What follows is an e-mail I sent in answer to a question from someone at a church I preached at this past week. I'm posting it for the benefit of anyone else who may have similar questions.

Thanks for asking me the question you did today about Mark 11:13, and especially your question about why Jesus would curse a fig tree that wasn’t producing figs if it wasn’t even the season for figs. As soon as I got home I looked into your question (a very good question) and I want to give you some information that I was able to find.

Specifically I am going to share with you a some insights from R.T. France's commentary on Mark, which I found very helpful. France points out that according to some horticultural expert, although it wasn’t the season for figs, Jesus would have still found little tiny green figs called paggim. “It may be then that these were what Jesus was hoping for, especially if the tree had…a particularly well-developed show of leaves” (France, 440). However, France says he is unable to evaluate these claims since he isn’t a plant expert. In reality France actually believes that Jesus’ demand of the fig tree is unreasonable, but like with other parables the reasonableness of every detail of the act isn’t what’s important but rather, the symbolic meaning of the act. Here’s what France says:
Mark has significantly focused the problem by the comment, "for it was not the season for figs.” …Without this clause, if Jesus might reasonably have expected to find ripe figs and was disappointed, his actions, even if still unusual, might seem more justified…For Mark, Jesus’ frustration was horticulturally unreasonable. He tells the story not because it offers a model for reasonable [plant care] but because of its symbolic value. A tree in full leaf at Passover season is making a promise it cannot fulfill; so, too, is Israel. And just as Micah, speaking for God, described his disappointed search (equally unreasonably at the other end of the growing season) for the ‘first-ripe fig for which I hunger’ (Mi. 7:1), so Jesus on his initial visit to the temple has found all leaves, but no fruit. His summary verdict on the ‘braggart’ fig tree is a verdict on the failure of God’s people and is of a piece with his developing polemic against the ‘barren’ temple.
France pointed to Micah 7:1, and it appears that in that passage God is also seeking figs at a time when they aren’t in season. Here’s the passage:
Woe is me! For I have become
as when the summer fruit has been gathered,
as when the grapes have been gleaned:
there is no cluster to eat,
no first-ripe fig that my soul desires. 
It seems like Mark has mentioned that the figs are out of season perhaps even specifically to parallel God’s condemnation of Israel in Micah 7:1 with what Jesus is doing. In the Micah passage God can scarcely find any righteous men in the land; this clearly is true in Jesus’ own time as well. I actually think that drawing a connection between Jesus and Micah 7:1 makes Jesus' actions make more sense. He acts in a way that draws a parallel between his own judgment in the Temple and God’s judgment on Jerusalem. The point becomes less about the expectations we have for our plants and more about the fact that Jesus is judging Israel (remember that the fig tree episodes of 11:12-14; 11:20-26 bookend Jesus’ visit to the unfruitful temple in 11:15-19) as God judged Israel in the time of Micah.

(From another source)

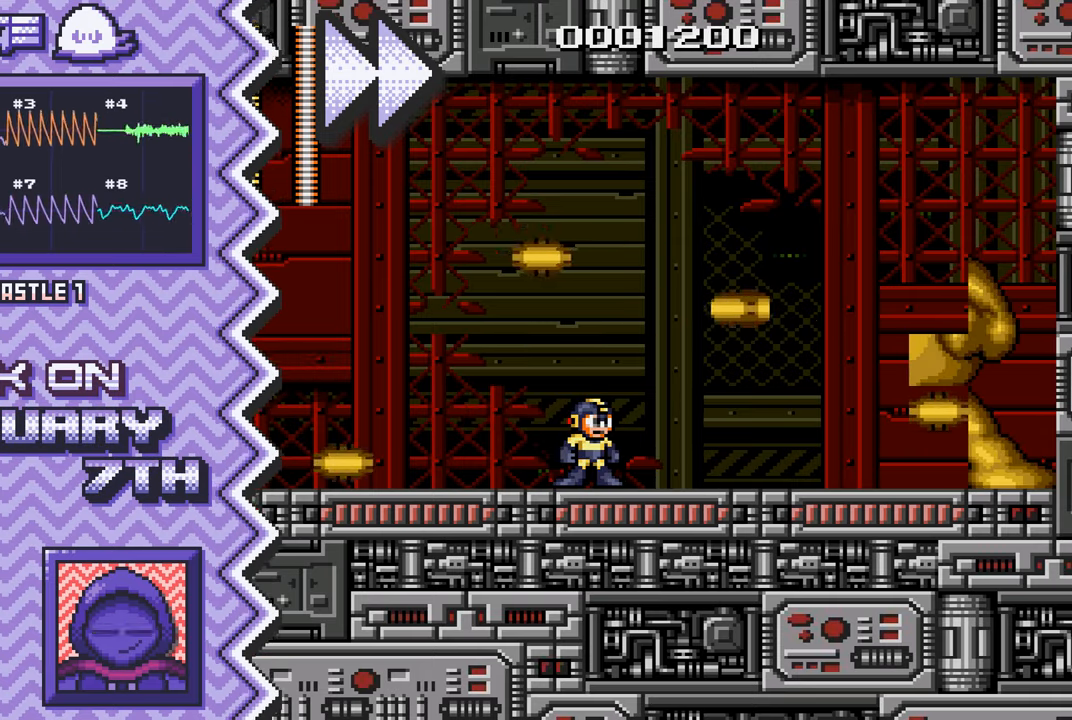
{"buttons": ["X"], "events": [[17, "B", "down"], [133, "B", "up"], [250, "Y", "down"], [367, "Y", "up"], [500, "X", "down"]]}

So there are a couple of possible approaches.

1) Jesus may be making a reasonable request of the plant,
2) or he may not.

Both are textually and horticulturally plausible, depending on which fig expert you ask about it. I’m actually fine with both. With the unreasonable request, it would seem to reflect more clearly that Jesus intends to copy God’s judgment in Micah 7:1, where God can’t find a “first-ripe fig," but I’m sympathetic with those who say that Jesus would still have expected to find something on the vine indicating fruitfulness.

I’m curious whether this satisfies some of your own curiosity. If not, feel free to let me know. I can keep digging!